St Ignatius of Loyola (Spanish: Ignacio de Loyola) was born in 1491, one of 13 children of a family of minor nobility in northern Spain. As a young man Ignatius was preoccupied by notions of courtly life and knighthood and dreamed of doing great deeds. In 1521 after being gravely wounded in the Battle of Pamplona against the French, Ignatius underwent a spiritual conversion while in recovery. Reading the life of Jesus and the Saints inspired Loyola to abandon his previous military life and devote himself to labour for God, following the example of spiritual leaders such as Francis of Assisi.
Not long after, Ignatius experienced a vision of the Virgin Mary and the Infant Jesus while at the Shrine of Our Lady of Montserrat in March 1522. From there he journeyed to Manresa, where he began praying seven hours a day. In 1523, Ignatius travelled to the Holy Land intending to settle there, but he was sent back to Europe by the Franciscans. Between 1524 and 1537, Ignatius studied theology and Latin in Spain and then in Paris, arriving in Paris during a period of anti-Protestant turmoil. Over the years, St Ignatius became expert in spiritual direction. He collected his insights, prayers, and suggestions in his book “The Spiritual Exercises”, one of the most influential books on the spiritual life ever written.

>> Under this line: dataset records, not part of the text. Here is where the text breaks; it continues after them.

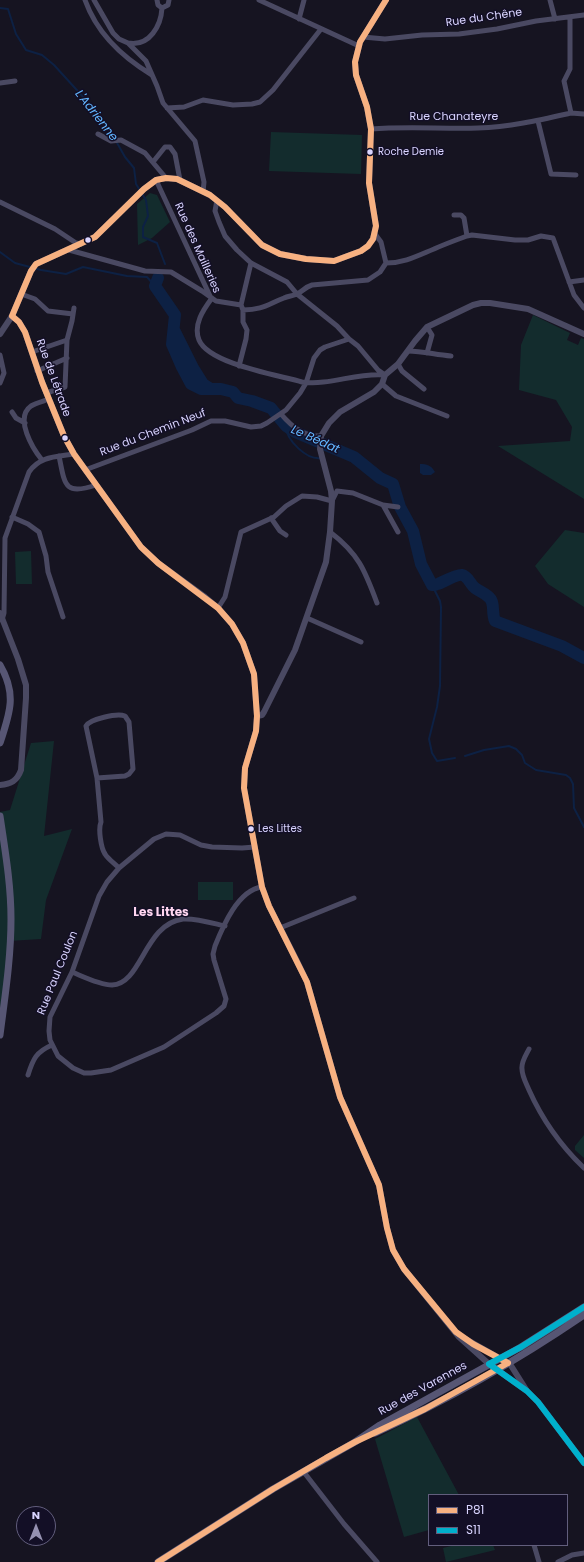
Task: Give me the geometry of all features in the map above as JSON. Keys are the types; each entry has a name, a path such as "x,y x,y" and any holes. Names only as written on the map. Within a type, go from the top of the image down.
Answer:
{"main road":[{"path":"0,665 8,680 11,696 9,714 0,743"},
{"path":"0,816 10,882 11,918 10,951 0,1035"},
{"name":"Rue des Varennes","path":"158,1562 303,1471 355,1442 425,1409 489,1364 521,1347 584,1307"},
{"name":"Rue des Varennes","path":"456,1387 497,1369 584,1315"}],"street":[{"path":"85,0 96,24 105,37 133,63 152,75"},
{"path":"94,0 113,33 119,39 128,43 143,57 161,99 195,141 204,182 203,192"},
{"path":"157,0 158,5 162,8"},
{"path":"162,8 168,5 169,0"},
{"path":"259,0 359,46"},
{"path":"299,19 304,0"},
{"path":"0,334 12,316 31,271 36,264 82,244 100,234 146,187 156,180 166,178 180,180 217,200 262,245 280,254 326,262 340,260 368,246 375,234 376,226 369,183 371,130 367,107 355,69 355,62 363,37 386,0"},
{"path":"550,0 555,19"},
{"path":"128,43 139,42 153,34 160,22 162,8"},
{"name":"Rue du Chêne","path":"363,37 385,39 422,35 459,34 584,15"},
{"path":"570,17 570,69 564,81 571,113"},
{"path":"167,108 184,107 203,100 233,105 260,102 273,90 321,29"},
{"path":"0,84 15,81"},
{"name":"Rue Chanateyre","path":"371,130 394,127 479,128 508,126 571,113 584,114"},
{"path":"538,121 551,174 576,175"},
{"path":"98,134 111,141 121,140 145,153 166,178"},
{"path":"153,162 165,147 170,147 175,154 180,180"},
{"name":"Rue des Mailleries","path":"156,180 212,298 199,320 198,333 199,341 212,354 238,366 306,383 338,381 374,374 385,375"},
{"path":"217,200 215,211 223,231 237,250 251,263 287,282 297,294 337,326 349,340 358,346 378,370 385,375"},
{"path":"0,202 55,229 76,243 82,244"},
{"path":"454,215 460,215 464,218 467,236"},
{"path":"69,250 145,271 171,272 216,301 242,307 261,308 297,294 304,288 312,285 368,280 380,272 386,263 381,242 375,234"},
{"path":"386,263 397,263 411,259 434,248 472,235 515,240 528,240 541,236 553,238 574,295 584,308"},
{"path":"238,366 246,340 247,330 243,322 242,307 251,263"},
{"path":"569,282 584,280"},
{"path":"21,294 35,299 48,311 73,314"},
{"path":"257,716 262,715 264,712 289,664 307,618 326,562 332,501 320,447 322,438 329,423 340,412 374,392 382,384 385,375 398,364 427,327 434,322 473,305 485,303 528,309 584,334"},
{"path":"46,393 65,387 67,358 66,340 74,308"},
{"name":"Rue de Létrade","path":"12,316 23,327 37,371 64,436 74,454 136,540 148,554 218,608 236,630 249,657 255,681 257,716 256,731 244,778 244,788 262,887 266,901 304,974 342,1104 379,1185 387,1228 393,1250 404,1269 456,1332"},
{"path":"427,327 432,335 427,353"},
{"path":"32,352 66,340"},
{"name":"Rue du Chemin Neuf","path":"86,470 192,430 211,421 225,421 251,427 260,426 281,414 293,403 306,383 314,358 320,350 325,347 349,340"},
{"path":"408,351 451,356"},
{"path":"0,356 4,373 0,383"},
{"path":"37,371 67,358"},
{"path":"398,364 402,371 424,389"},
{"path":"382,384 396,396 447,416"},
{"path":"42,460 34,451 27,438 25,422 26,414 30,406 49,399"},
{"path":"12,412 16,418 25,422"},
{"path":"281,414 296,429 322,438"},
{"path":"2,620 4,613 5,538 29,472 34,465 42,460 74,454"},
{"path":"59,456 64,479 70,488 83,489 96,485"},
{"path":"328,481 337,491 353,493 383,505 398,507"},
{"path":"332,501 337,491"},
{"path":"218,608 224,597 241,532 271,518 302,496 317,497 332,501"},
{"path":"383,505 398,532"},
{"path":"12,517 28,524 38,532 46,556 48,572 63,617"},
{"path":"271,518 280,531 286,535"},
{"path":"330,532 351,550 361,563 377,604"},
{"path":"0,613 23,673 26,698 22,764 20,772 13,782 0,785"},
{"path":"307,618 361,642"},
{"path":"97,778 125,776 133,769 129,722 125,716 116,715 90,721 86,726 97,778 101,822 100,838 105,855 118,868"},
{"name":"Rue Paul Coulon","path":"255,847 212,848 201,845 180,835 166,834 154,839 118,868 107,882 99,896 72,972 50,1017 49,1031 52,1045 62,1061 84,1073 104,1072 164,1048 216,1013 224,1006 226,999 213,954 216,942 240,900 250,891 262,887"},
{"path":"280,928 354,898"},
{"path":"72,972 108,984 120,983 131,974 156,935 166,925 181,920 190,919 225,926"},
{"path":"28,1075 37,1054 52,1045"},
{"path":"529,1049 522,1063 522,1070 524,1080 530,1093 540,1114 562,1144 584,1168"},
{"path":"456,1332 508,1362 527,1391"},
{"path":"456,1332 489,1364 527,1391 538,1402 584,1463"},
{"path":"303,1471 344,1524 377,1562"},
{"path":"534,1546 539,1562"},
{"path":"558,1562 572,1555 584,1553"}],"green space":[{"path":"271,132 362,135 361,174 269,171"},
{"path":"150,193 157,195 170,222 152,238 138,245 137,204"},
{"path":"533,315 570,333 567,340 578,345 581,338 584,339 584,499 498,446 570,441 572,427 556,400 519,390 521,345"},
{"path":"565,530 584,533 584,607 548,584 535,566"},
{"path":"31,551 32,584 16,584 15,552"},
{"path":"54,741 44,836 72,829 46,900 41,939 9,941 0,1024 0,812 10,810 31,743"},
{"path":"198,882 233,882 233,900 198,900"},
{"path":"584,1135 584,1158 575,1150 575,1146"},
{"path":"417,1417 458,1494 428,1494 428,1530 404,1537 375,1439"},
{"path":"451,1546 493,1546 495,1550 446,1562 443,1548"}],"water":[{"path":"420,464 429,465 435,472 431,475 423,475 420,473"}],"waterway":[{"name":"L'Adrienne","path":"0,8 8,9 16,34 26,50 42,55 54,65 85,99 112,134 125,157 134,168 136,184 146,200 148,216 143,227 143,237 157,243 165,264"},
{"path":"0,252 15,263 41,270 66,274 83,267 127,276 147,277 155,286"},
{"name":"Le Bédat","path":"158,278 155,286 175,315 172,344 191,384 201,389 221,389 233,392 238,398 271,408 286,426 295,432 354,457 380,478 393,484 400,507 413,531 421,564 432,585 435,585"},
{"path":"174,330 193,368 203,384 211,389"},
{"path":"286,426 287,432 293,443 298,448 310,456 322,458"},
{"name":"Le Bédat","path":"438,584 450,578 462,575 464,576 475,588 491,600 493,604 495,621 562,646 584,658"},
{"path":"432,585 440,601 441,607 440,686 437,707 429,739 432,753 437,761 455,758"},
{"name":"Le Bédat","path":"465,756 484,750 509,746 516,749 522,755 525,763 536,770 566,775 570,778 573,784 574,808 584,827"}],"transit line":[{"name":"P81","path":"12,316 31,271 36,264 95,237 144,189 156,180 166,178 177,179 210,195 225,207 262,245 280,254 306,259 334,261 361,251 368,246 373,239 376,226 369,183 371,129 367,107 356,75 355,62 360,42 386,0"},
{"name":"P81","path":"12,316 19,322 25,332 42,382 64,436 74,454 141,547 158,563 218,608 232,624 243,643 254,674 257,716 256,731 245,768 244,788 262,887 269,906 307,982 340,1097 379,1185 387,1228 393,1250 404,1269 456,1332 473,1344 508,1363"},
{"name":"S11","path":"584,1307 521,1347 489,1364 527,1391 538,1402 584,1463"},
{"name":"P81","path":"158,1562 273,1489 326,1458 355,1442 425,1409 508,1363"}],"place":[{"name":"Roche Demie","path":"370,152"},
{"name":"Les Littes","path":"251,829"}],"district":[{"name":"Les Littes","path":"161,913"}]}
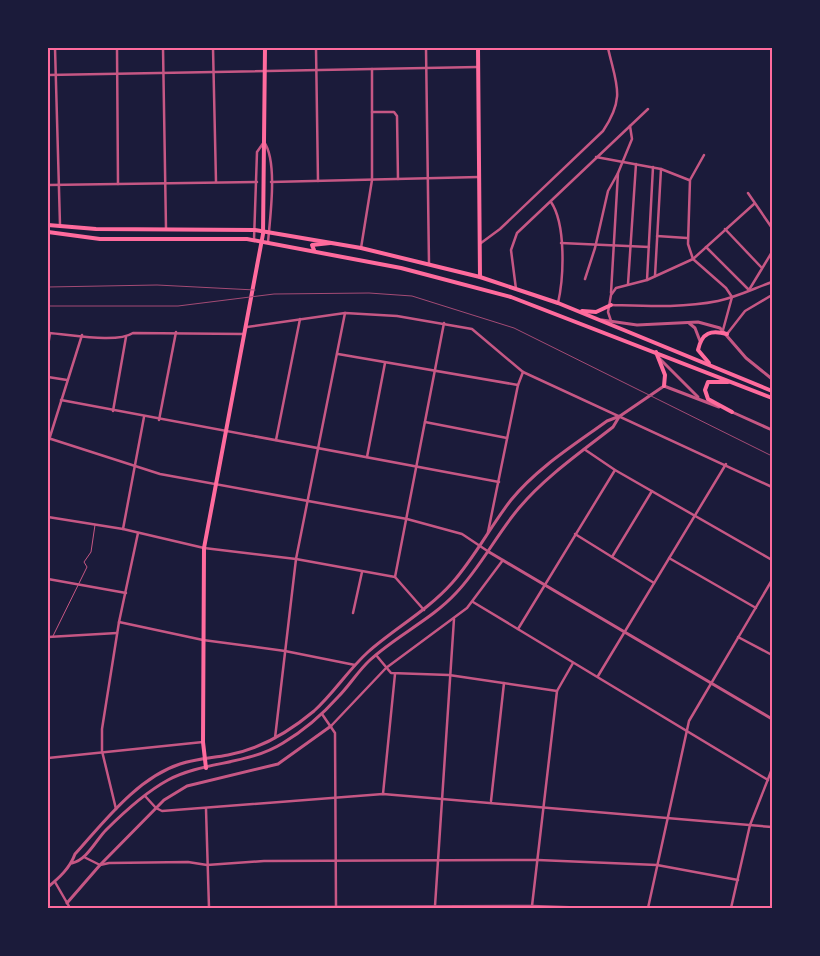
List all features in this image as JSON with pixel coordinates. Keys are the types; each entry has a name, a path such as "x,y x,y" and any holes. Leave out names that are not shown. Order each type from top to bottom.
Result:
{"main road":[{"path":"206,768 203,742 204,548 246,334 263,234 265,177 264,48"},
{"path":"478,48 480,277"},
{"path":"48,224 96,229 269,231 361,248 480,277 558,303 711,364 772,391"},
{"path":"48,232 100,239 254,240 401,268 511,297 771,397"},
{"path":"314,250 312,245 314,244 322,245 332,242"},
{"path":"580,311 596,312 611,305"},
{"path":"711,364 698,350 700,341 707,333 715,331 727,334"},
{"path":"656,352 665,375 664,386"},
{"path":"732,412 708,399 705,390 708,382 734,383"}],"street":[{"path":"56,48 60,225"},
{"path":"117,48 118,184"},
{"path":"163,48 166,229"},
{"path":"213,48 216,182"},
{"path":"316,48 318,181"},
{"path":"426,48 429,264"},
{"path":"480,244 500,229 603,131 609,123 618,105 618,92 608,48"},
{"path":"48,75 478,67"},
{"path":"361,248 372,180 372,69"},
{"path":"516,289 511,257 513,242 523,225 550,202 648,109"},
{"path":"372,112 394,112 396,116 398,179"},
{"path":"585,279 596,244 608,191 624,162 632,139 630,126"},
{"path":"254,240 258,152 264,142 270,150 271,182 268,242"},
{"path":"704,155 690,180 687,238 693,259 726,288 732,297"},
{"path":"596,157 653,167 690,180"},
{"path":"628,284 636,164"},
{"path":"647,280 653,167"},
{"path":"655,276 661,169"},
{"path":"615,323 608,316 612,295 618,173"},
{"path":"271,182 479,177"},
{"path":"48,185 257,182"},
{"path":"748,193 772,228"},
{"path":"550,202 558,215 561,243 558,303"},
{"path":"612,295 616,288 647,280 693,259 754,204"},
{"path":"725,229 761,267"},
{"path":"657,236 687,238"},
{"path":"561,243 649,247"},
{"path":"706,247 749,290"},
{"path":"749,290 761,267 772,252"},
{"path":"611,305 672,306 732,297 772,282"},
{"path":"727,334 745,311 772,295"},
{"path":"722,329 732,297"},
{"path":"247,326 346,313 397,316 472,329 523,372 772,486"},
{"path":"275,739 296,559 346,313"},
{"path":"276,441 300,319"},
{"path":"599,319 638,326 684,322 708,323 722,329 746,358 772,379"},
{"path":"684,322 695,328 700,341"},
{"path":"395,577 444,323"},
{"path":"159,420 176,332"},
{"path":"48,346 49,333 126,337 133,333 246,334"},
{"path":"48,443 48,438 82,335"},
{"path":"113,411 126,337"},
{"path":"338,354 518,385"},
{"path":"660,359 700,399"},
{"path":"367,457 386,363"},
{"path":"487,537 518,385 523,372"},
{"path":"48,377 67,380"},
{"path":"48,887 72,863 75,854 117,810 159,773 180,764 229,755 275,739 314,711 330,696 368,652 424,610 452,582 481,547 511,501 528,482 607,421 620,416 664,386 732,412 772,430"},
{"path":"61,400 159,420 499,482"},
{"path":"72,863 79,862 106,830 145,796 168,780 266,752 283,743 322,714 376,655 413,630 455,595 489,552 517,510 533,492 613,427 620,416"},
{"path":"123,529 144,417"},
{"path":"425,422 507,438"},
{"path":"48,438 135,466 216,486 407,519 462,534 489,552 772,718"},
{"path":"584,450 694,517 772,560"},
{"path":"598,676 726,464"},
{"path":"517,629 615,470"},
{"path":"612,557 652,491"},
{"path":"48,517 123,529 204,548 296,559 395,577 424,610"},
{"path":"117,810 102,751 102,729 119,622 138,533"},
{"path":"575,534 654,583"},
{"path":"669,558 756,608"},
{"path":"67,904 100,865 164,800 187,786 278,764 331,726 386,668 454,619 473,602 503,559"},
{"path":"353,613 362,572"},
{"path":"48,579 126,594"},
{"path":"648,908 686,731 711,682 772,580"},
{"path":"473,602 768,780"},
{"path":"435,906 440,798 454,619"},
{"path":"119,622 203,640 285,650 355,665"},
{"path":"48,637 117,633"},
{"path":"738,637 772,655"},
{"path":"376,655 386,668 395,674 449,675 557,691"},
{"path":"532,906 557,691 573,662"},
{"path":"383,794 395,674"},
{"path":"491,802 504,683"},
{"path":"322,714 335,733 336,907"},
{"path":"48,758 203,742"},
{"path":"732,908 750,825 772,770"},
{"path":"145,796 156,808 162,811 268,801 383,794 545,806 772,827"},
{"path":"206,808 209,908"},
{"path":"83,857 100,865 109,863 160,862 207,864 256,861 538,860 657,865 738,880"},
{"path":"48,882 55,882"},
{"path":"55,882 68,908 435,906 592,908"}],"lane":[{"path":"53,637 68,604 80,585 87,567 84,562 91,552 95,524"}],"railway":[{"path":"48,287 157,285 255,290"},
{"path":"48,306 178,306 274,294 369,293 412,296 514,328 772,456"}]}
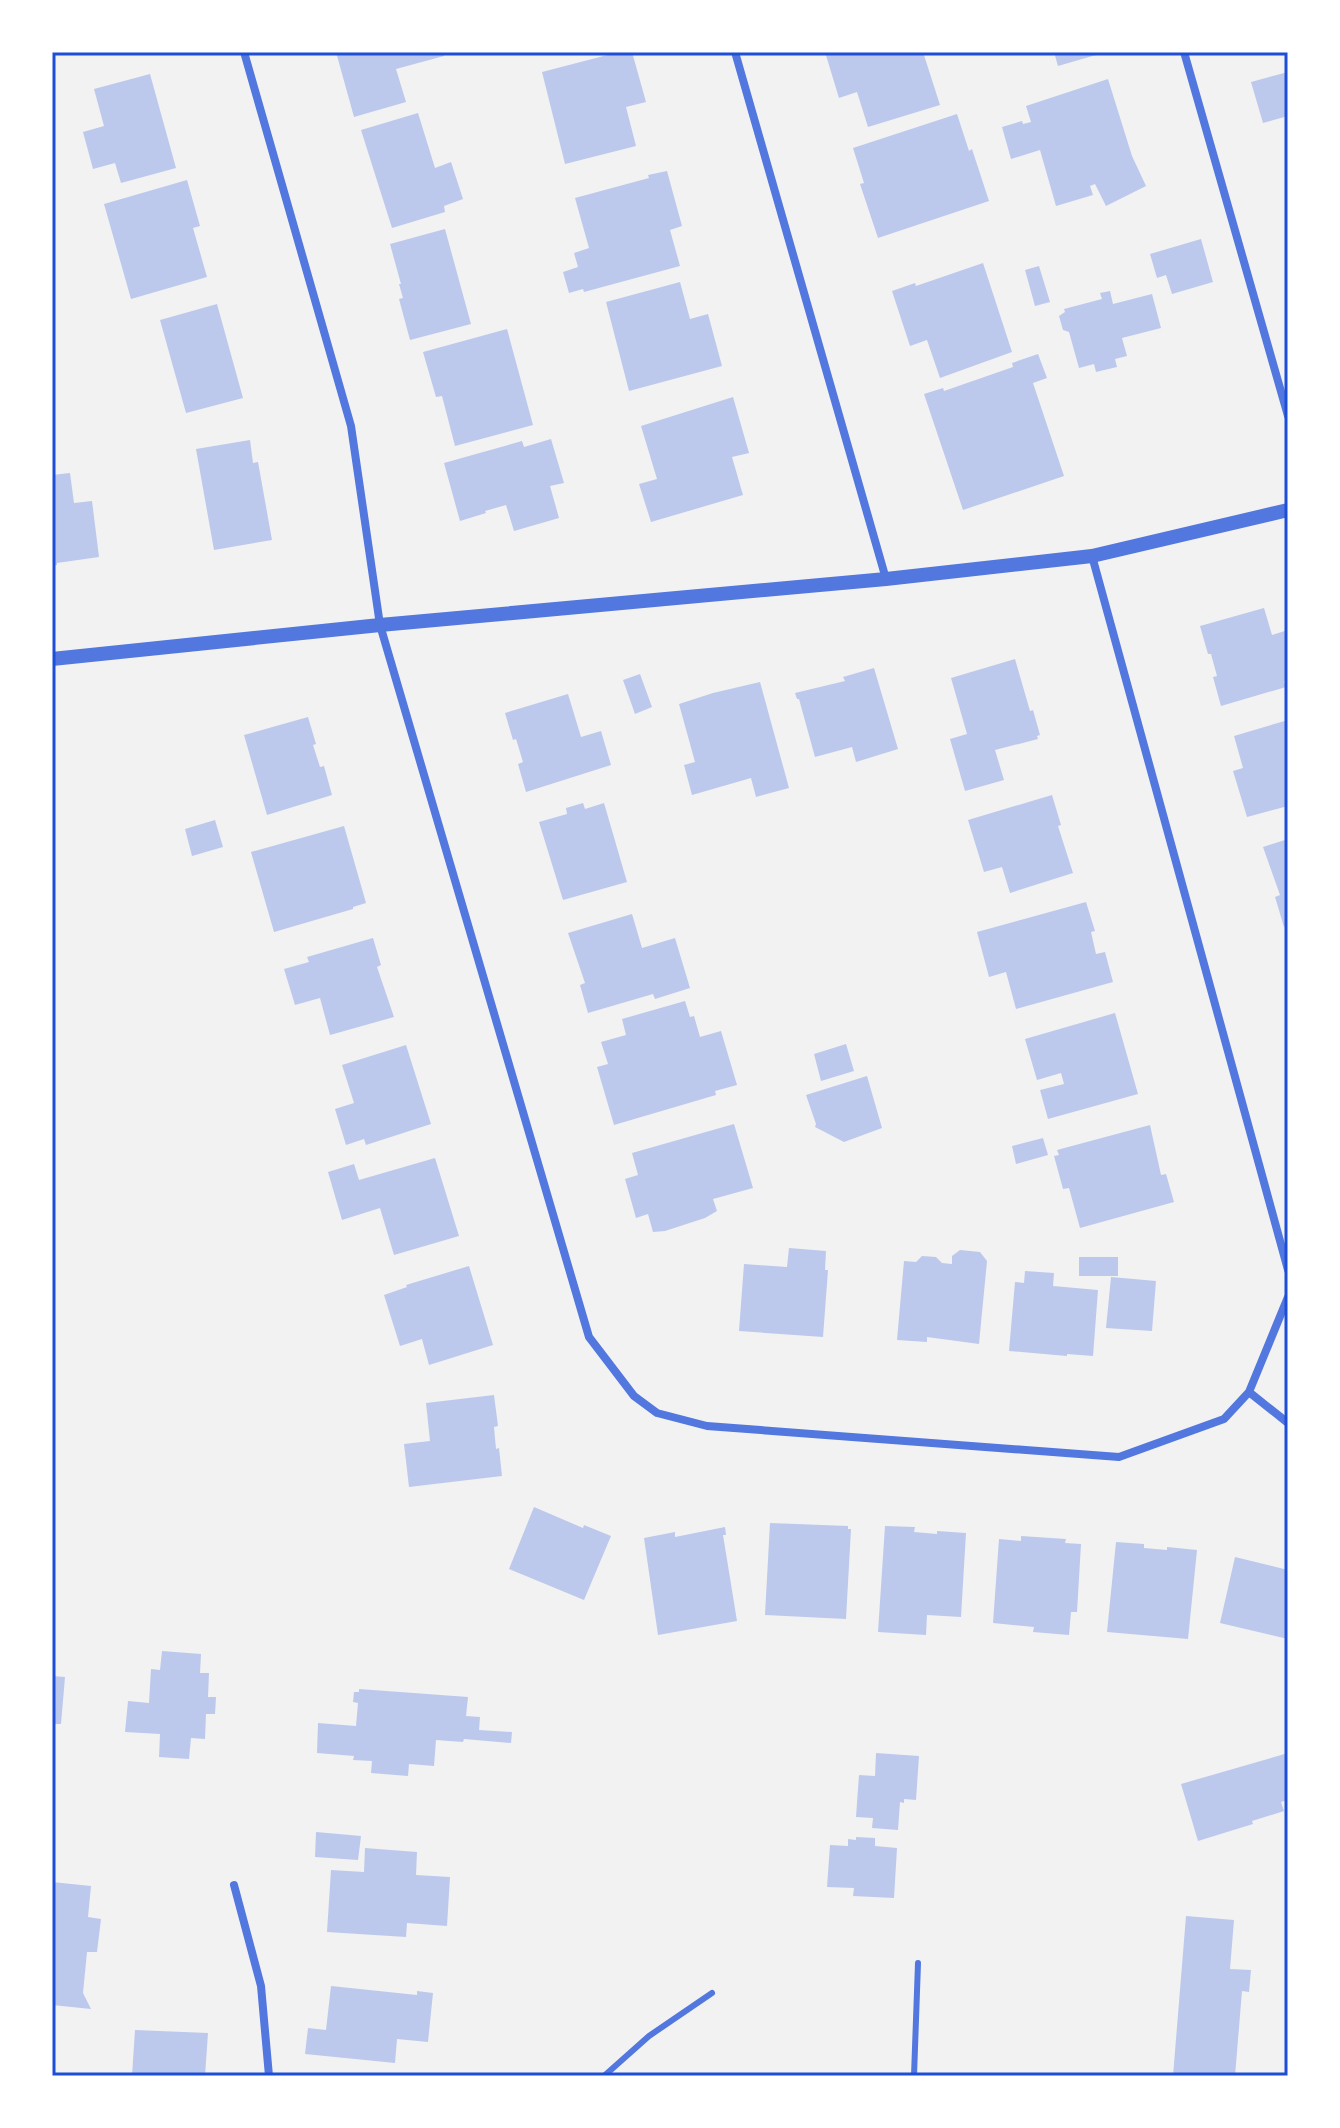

In 1539, with a small group of friends, St Ignatius founded the Society of Jesus, or the Jesuits, conceived as contemplatives in action. St Ignatius was chosen as the first Superior General of his religious order, invested with the title of Father General by the Jesuits. He sent his companions as missionaries around Europe to create schools, colleges, and seminaries. A Jesuit college was opened at Messina; success was marked, and its rules and methods were afterwards copied in other colleges. St Ignatius wrote the Jesuit Constitutions, adopted in 1540, which stressed absolute self-abnegation and obedience to Pope and superiors. His main principle became the Jesuit motto: Ad majorem Dei gloriam (“For the greater glory of God”).
In 1548 “The Spiritual Exercises” was finally printed, and St Ignatius was briefly brought before the Roman Inquisition, but was released. St Ignatius died in Rome on 31st July 1556. He was beatified by Pope Paul V in 1609, canonised by Pope Gregory XV in 1622, and declared patron of all spiritual retreats by Pope Pius XI in 1922.